- _Task to carry out_
Leave out the pictures and retype all the entries below exactly.

- _Data shown_
--- START ---

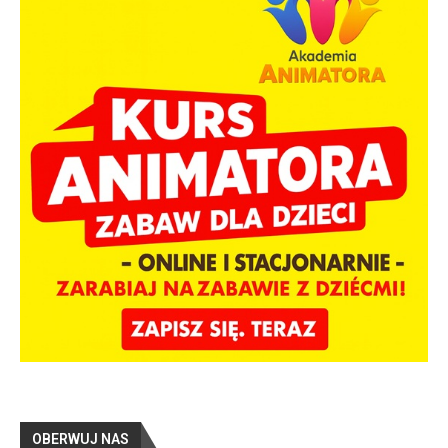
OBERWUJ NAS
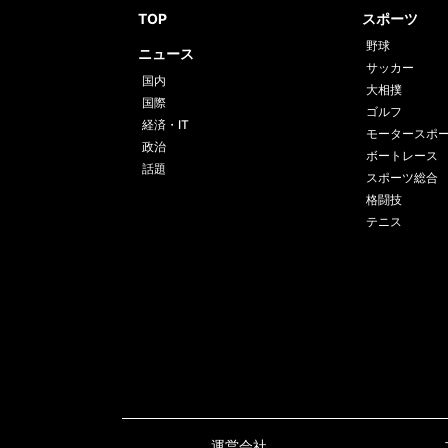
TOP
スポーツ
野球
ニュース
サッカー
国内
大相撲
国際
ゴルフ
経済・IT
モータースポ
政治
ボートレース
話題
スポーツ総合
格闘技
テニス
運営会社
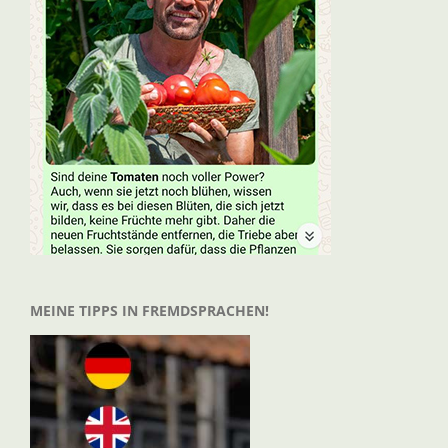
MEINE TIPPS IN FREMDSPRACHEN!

--- END ---

- _Answer for this exercise_
OBERWUJ NAS
TOP
スポーツ
野球
ニュース
サッカー
国内
大相撲
国際
ゴルフ
経済・IT
モータースポ
政治
ボートレース
話題
スポーツ総合
格闘技
テニス
運営会社
MEINE TIPPS IN FREMDSPRACHEN!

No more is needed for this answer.